- _DATASET_

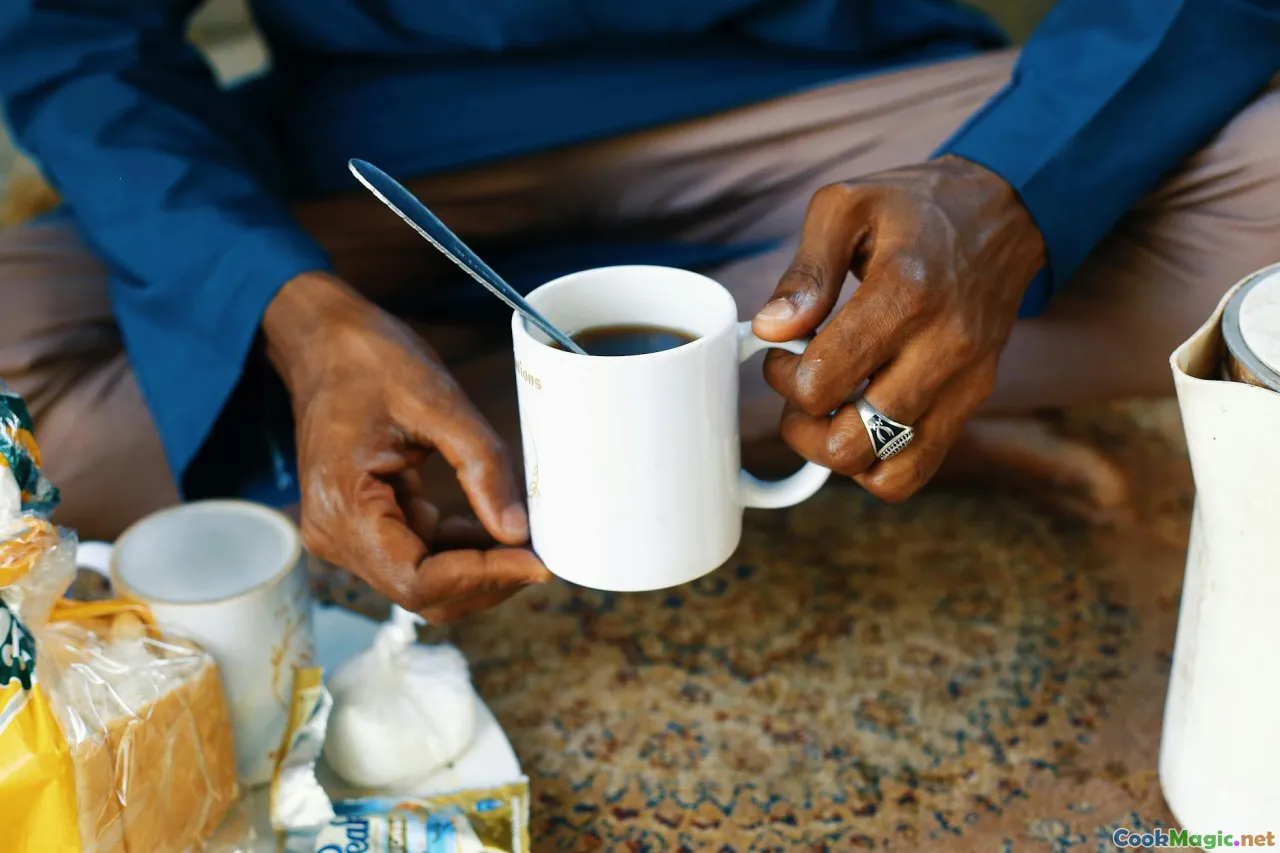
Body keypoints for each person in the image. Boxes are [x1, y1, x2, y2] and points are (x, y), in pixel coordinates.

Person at [0, 1, 1277, 622]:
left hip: (828, 108)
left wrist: (1006, 194)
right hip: (380, 143)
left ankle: (851, 371)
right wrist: (290, 314)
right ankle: (794, 397)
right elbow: (67, 31)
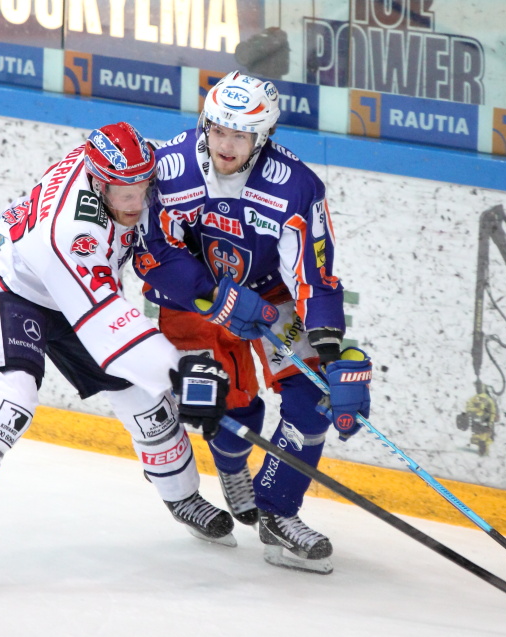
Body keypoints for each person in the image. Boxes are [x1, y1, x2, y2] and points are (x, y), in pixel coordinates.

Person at [0, 122, 235, 593]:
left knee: (142, 398)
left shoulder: (127, 170)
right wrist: (181, 372)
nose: (136, 203)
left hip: (76, 296)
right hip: (11, 289)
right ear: (98, 182)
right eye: (123, 193)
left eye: (143, 188)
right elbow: (106, 323)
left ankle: (183, 498)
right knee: (9, 402)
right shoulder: (69, 230)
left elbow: (189, 156)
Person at [132, 71, 373, 574]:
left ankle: (278, 513)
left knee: (313, 402)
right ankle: (231, 465)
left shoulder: (296, 186)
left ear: (262, 137)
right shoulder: (171, 168)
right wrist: (210, 295)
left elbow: (313, 274)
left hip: (269, 298)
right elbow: (154, 251)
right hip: (196, 297)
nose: (225, 144)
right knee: (230, 403)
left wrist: (331, 353)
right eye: (217, 129)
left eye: (240, 135)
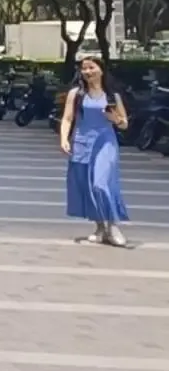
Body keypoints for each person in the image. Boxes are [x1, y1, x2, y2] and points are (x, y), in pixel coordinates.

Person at [60, 56, 130, 247]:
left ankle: (113, 227)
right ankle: (100, 228)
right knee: (88, 186)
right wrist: (64, 139)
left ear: (101, 70)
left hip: (106, 143)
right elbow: (67, 118)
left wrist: (115, 119)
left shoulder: (112, 96)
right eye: (84, 68)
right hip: (82, 143)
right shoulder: (76, 94)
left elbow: (124, 124)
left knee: (101, 184)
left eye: (91, 67)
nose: (87, 72)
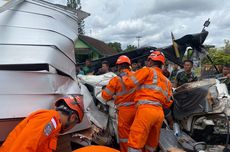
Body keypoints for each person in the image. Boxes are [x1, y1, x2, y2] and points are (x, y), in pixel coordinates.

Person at [122, 51, 173, 152]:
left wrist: (125, 73)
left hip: (146, 111)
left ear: (150, 61)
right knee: (151, 145)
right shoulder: (167, 81)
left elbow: (130, 82)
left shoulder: (147, 71)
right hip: (159, 114)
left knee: (135, 144)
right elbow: (168, 102)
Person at [0, 95, 84, 152]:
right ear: (73, 117)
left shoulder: (54, 126)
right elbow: (22, 148)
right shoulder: (50, 119)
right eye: (75, 124)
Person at [101, 55, 137, 152]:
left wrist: (107, 91)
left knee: (124, 137)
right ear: (129, 65)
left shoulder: (116, 80)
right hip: (138, 109)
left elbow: (105, 96)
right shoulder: (137, 76)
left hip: (124, 112)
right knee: (136, 134)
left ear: (119, 67)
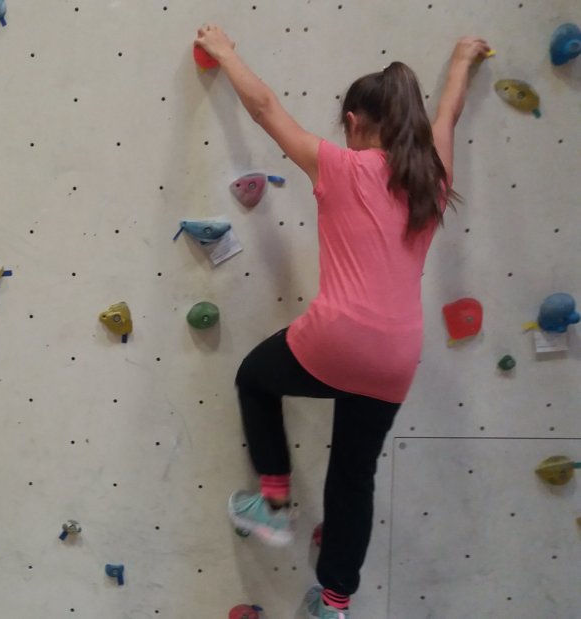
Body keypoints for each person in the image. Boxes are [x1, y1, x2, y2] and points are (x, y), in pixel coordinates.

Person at [194, 25, 489, 619]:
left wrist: (225, 52)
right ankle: (334, 604)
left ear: (353, 122)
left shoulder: (340, 166)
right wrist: (463, 58)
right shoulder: (432, 179)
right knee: (354, 475)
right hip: (396, 357)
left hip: (336, 338)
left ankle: (273, 503)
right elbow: (449, 116)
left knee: (254, 377)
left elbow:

- _WHAT YOU WILL DO_
I need the entries printed exactly, with each picture left out.

- _OUTPUT_
Body keypoints for each person in the image. Boxes are [x1, y1, x2, y2] and points are (x, y), in pixel coordinates.

Person at [0, 1, 1277, 622]:
left hip: (828, 108)
left wrist: (1006, 194)
right hip: (380, 143)
left ankle: (851, 371)
right wrist: (290, 314)
right ankle: (794, 397)
right elbow: (67, 31)
Body keypoints for each person in the image. Boxes are [x1, y1, x2, y2] and points are (x, y), in pixel coordinates.

Person at [0, 122, 235, 593]:
left knee: (142, 398)
left shoulder: (127, 170)
right wrist: (181, 372)
nose: (136, 203)
left hip: (76, 296)
right hip: (11, 289)
right ear: (98, 182)
right eye: (123, 193)
left eye: (143, 188)
right elbow: (106, 323)
left ankle: (183, 498)
right knee: (9, 402)
right shoulder: (69, 230)
left elbow: (189, 156)
Person at [132, 71, 373, 574]:
left ankle: (278, 513)
left knee: (313, 402)
right ankle: (231, 465)
left shoulder: (296, 186)
left ear: (262, 137)
right shoulder: (171, 168)
right wrist: (210, 295)
left elbow: (313, 274)
left hip: (269, 298)
right elbow: (154, 251)
right hip: (196, 297)
nose: (225, 144)
right knee: (230, 403)
left wrist: (331, 353)
right eye: (217, 129)
left eye: (240, 135)
Body keypoints for each person in the image. Boxes are [x1, y1, x2, y2] and points are (x, y), in pixel coordinates.

Person at [60, 56, 130, 247]:
left ankle: (113, 227)
right ankle: (100, 228)
right knee: (88, 186)
right wrist: (64, 139)
left ear: (101, 70)
left hip: (106, 143)
right elbow: (67, 118)
left wrist: (115, 119)
left shoulder: (112, 96)
right eye: (84, 68)
right hip: (82, 143)
right shoulder: (76, 94)
left elbow: (124, 124)
left knee: (101, 184)
left eye: (91, 67)
nose: (87, 72)
Body keypoints for each person in the image. Boxes are [x1, y1, x2, y2] and points are (x, y), in pixel coordinates.

Person at [122, 51, 173, 152]:
left wrist: (125, 73)
left hip: (146, 111)
left ear: (150, 61)
right knee: (151, 145)
right shoulder: (167, 81)
left elbow: (130, 82)
left shoulder: (147, 71)
right hip: (159, 114)
left knee: (135, 144)
right elbow: (168, 102)
Person at [0, 95, 84, 152]:
right ear: (73, 117)
left shoulder: (54, 126)
right elbow: (22, 148)
right shoulder: (50, 119)
right eye: (75, 124)
Person at [101, 55, 137, 152]:
left wrist: (107, 91)
left knee: (124, 137)
right ear: (129, 65)
left shoulder: (116, 80)
right hip: (138, 109)
left elbow: (105, 96)
right shoulder: (137, 76)
left hip: (124, 112)
right knee: (136, 134)
left ear: (119, 67)
Body keypoints for each person in the image. Boxes are [x1, y1, x2, y2] and points are (x, y), in pixel coordinates.

Person at [194, 25, 489, 619]:
left wrist: (225, 52)
right ankle: (334, 604)
left ear: (353, 122)
left shoulder: (340, 166)
right wrist: (463, 58)
right shoulder: (432, 179)
right knee: (354, 475)
right hip: (396, 357)
left hip: (336, 338)
left ankle: (273, 503)
right elbow: (449, 116)
left knee: (254, 377)
left elbow:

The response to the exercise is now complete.